Дух смерти воздел свои тонкие руки и в беззвучном крике отбросил назад голову, когда огонь окутал его.
Грейс отвернулась и пошла прочь. Дверь позади нее захлопнулась, загораживая, но не убирая потрескивание пламени и крики людей. Потом послышалось царапанье с другой стороны двери. Грейс взглянула на ручку двери — та расплавилась и превратилась в бесформенный комок. Вместо серебристого света по полу полз черный дым.
Медленно и спокойно Грейс пошла по коридору прочь от двери. Пламя следовало за ней, оно лизало стены, плясало на потолке, подобно веселым голубым призракам, поглощая тени.
Грейс остановилась, чтобы потянуть ручку звонка на стене, предупреждающего о пожаре, и тотчас пронзительный вой разрезал воздух. У других — Сары, Нелл, Элизабет и всех остальных — было время уйти. Но только у детей.
Коридор пылал. Последние клочки теней горели как куски черной бумаги, сияние окутывало Грейс. Это был ее огонь, не так ли? Она позвала его, и он пришел: первый оправданный риск тринадцатилетней колдуньи.
Тревис толкал поврежденные сторожевые врата. Ржавые петли скрипнули, и врата наклонились внутрь, сбрасывая тонкие куски белой краски, подобно хлопьям мертвой кожи. Он пошел по заросшей тропинке. Плакучие ивы вздыхали, и дом казался раскаленным в пурпурном воздухе и сумерках Иллинойса, как будто был сделан из костей. Зачем он пришел сюда? Тревис не возвращался в это место с того знойного дня, когда ему исполнилось двадцать, когда он покинул ферму, где вырос, устремил свой взор на запад и никогда не оглядывался.
Но это неправда, Тревис. Ты оглядывался. Каждый день ты оглядывался.
И теперь он снова здесь. Но как? Он был в…

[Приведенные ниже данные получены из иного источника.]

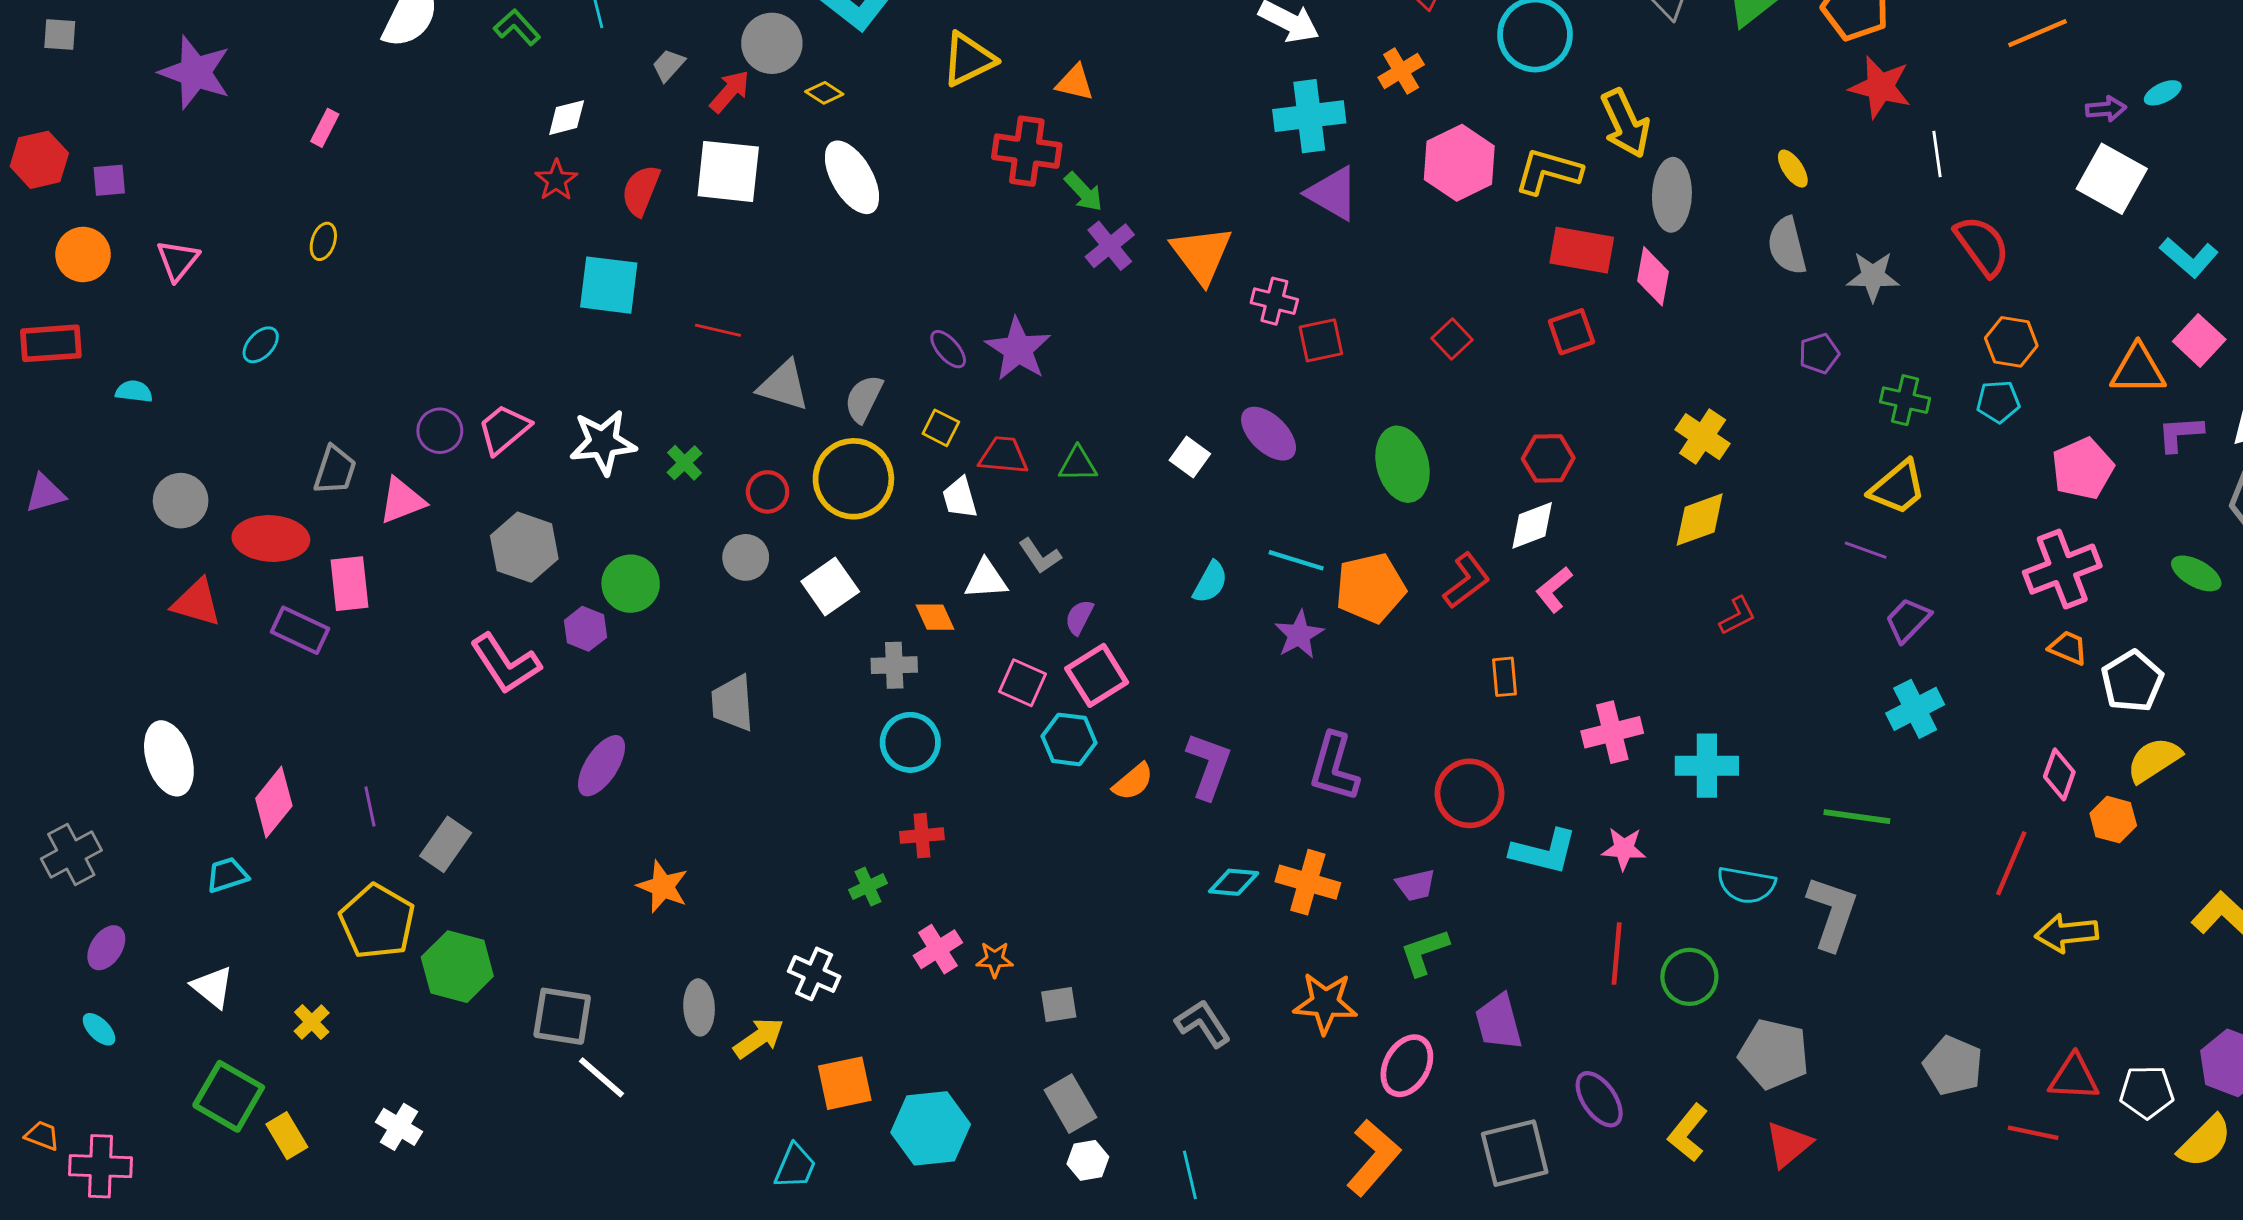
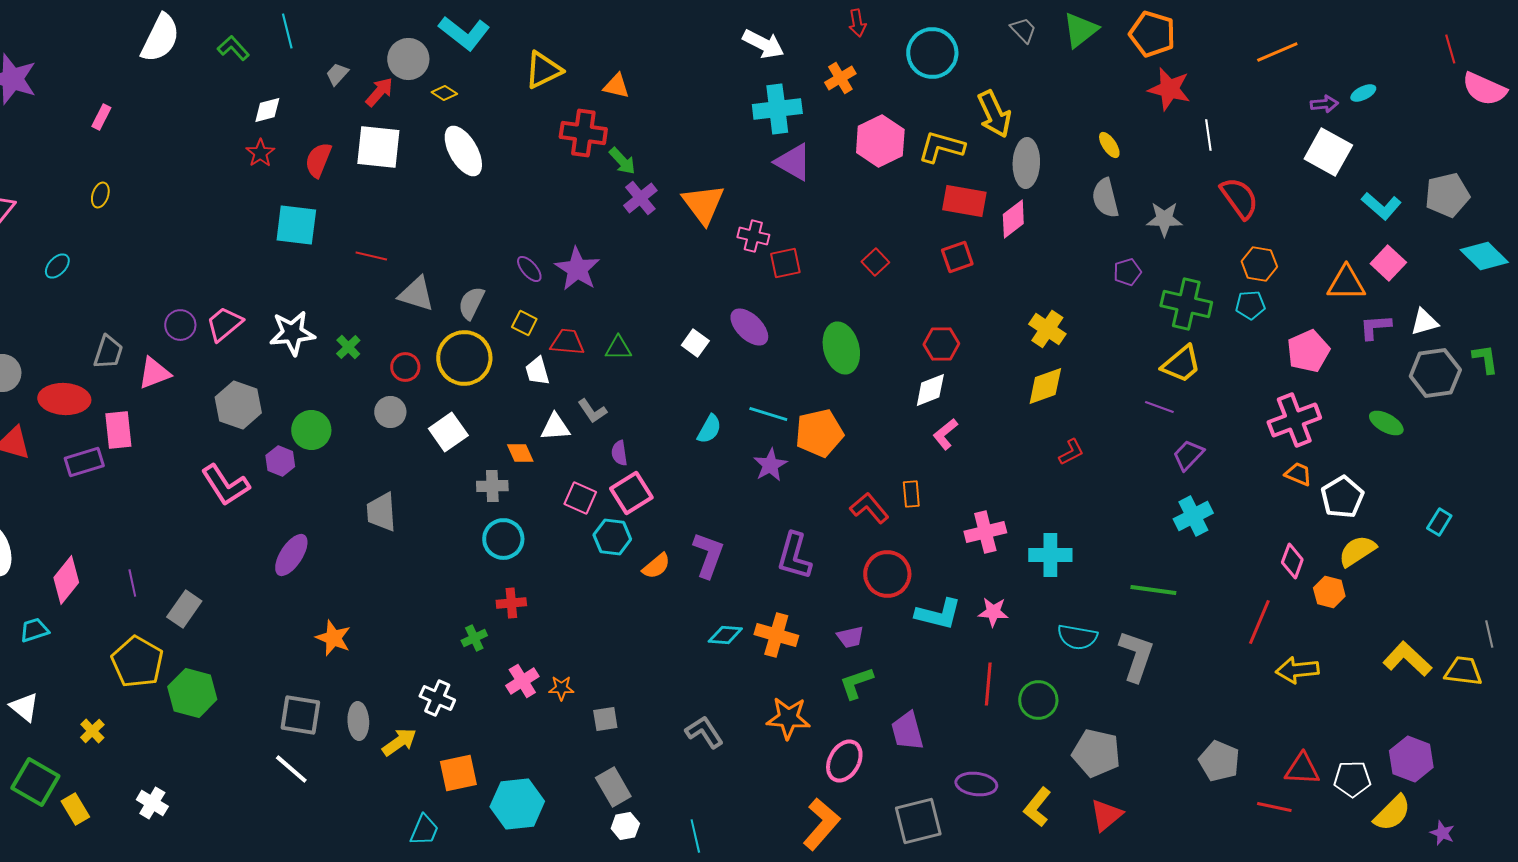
pink diamond: (1653, 276) -> (1013, 219), turned 42
green cross: (1905, 400) -> (1186, 304), size x1.5
red L-shape: (1467, 581) -> (869, 508), moved, turned -93
purple semicircle: (1079, 617) -> (619, 453), turned -35
purple rectangle: (300, 630) -> (84, 462), turned -42
gray square: (562, 1016) -> (300, 715), moved
purple ellipse: (1599, 1099) -> (976, 784), turned -48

Очень трудно вспоминать, где он был. Мутное пятно, словно все, что случилось с Тревисом с тех пор, как он покинул это место, ничего не значило по сравнению с тем, что случилось с этими выгоревшими деревянными стенами. Была тень, вот все, что он помнил. Но, возможно, это не имело сейчас значения. Возможно, единственное, что имело значение, — это то, что он вернулся.
Тревис прошел сад, сад матери. В его памяти он был такой же аккуратный, как ее кухня: все на своем месте. А сейчас стал переплетением жимолости, ломоносов и диких цинний. Одинокие светлячки мерцали между листвой. Они казались тусклыми и угасающими, их время было сочтено.
И твое тоже, Тревис. Зачем еще ты вернулся сюда, если это не конец?
Он дошел до ступенек крыльца, начал подниматься по гнилым деревяшкам, и его взяло сомнение. Он не мог еще раз войти туда. Тревис повернулся и стал обходить дом вокруг к заднему двору.
Здесь все было еще более диким: переплетение чертополоха, златоцвета и молочая. Белый пух одуванчиков летал в удушливом воздухе, однако не мог найти места, где можно было бы лечь на землю и пустить корни. Тревис понимал это беспорядочное движение. Разве не так же он метался туда-сюда с тех пор, как покинул этот дом? Искал место, которое могло быть его домом?
— Думаю, ты так и не нашел его, — пробормотал он. — Иначе зачем ты вернулся сюда?
Дом сзади выглядел еще хуже. Ставни упали с окошек, водосточные желоба сползли, а некоторые доски отошли от стен. Почему?
Потому что они мертвы, Тревис. Помни. Они мертвы, и ты даже не вернулся на их похороны.
Он узнал об их смерти из письма, написанного пастором; оно как-то нашло его. Тревис помнил немного из того, о чем говорилось в письме. Там было что-то о раке, и что он уже прогрессировал к тому времени, когда его обнаружили, и как его отец последовал в мир иной менее чем за два месяца после смерти матери. Но он четко помнил последнюю строку.
Господи, благослови их обоих, ибо они наконец соединились со своей любимой Элис.
Тревис вздрогнул.
Деревья шептали ее имя, сорняки эхом повторяли его, светлячки слабо мерцали в траве. Вот почему он вернулся сюда. Не ради них, а ради Элис.
Низкий могильный холмик, обвитый горошком. Ее похоронили прямо здесь, на заднем дворе. Не в центре двора, а в той стороне, где он мог видеть могилу из окна своей спальни: постоянное напоминание о содеянном.
Убийство — тяжелый грех.
Это был голос его отца, хриплый и дрожащий. Тревис приник к верхним ступенькам, слушая.
Несчастный случай, мистер Уайлдер…
Это голос пастора, сухой, но добрый.
Да, несчастный случай.
Его мать, ее слова, поблекшие, как полосатые занавески, висяшие на окне в кухне.
Несчастный случай не может быть грехом.
И снова низкий голос отца.
Он ревновал ее. Он всегда был идиотом. А она была такой совершенной, такой прекрасной.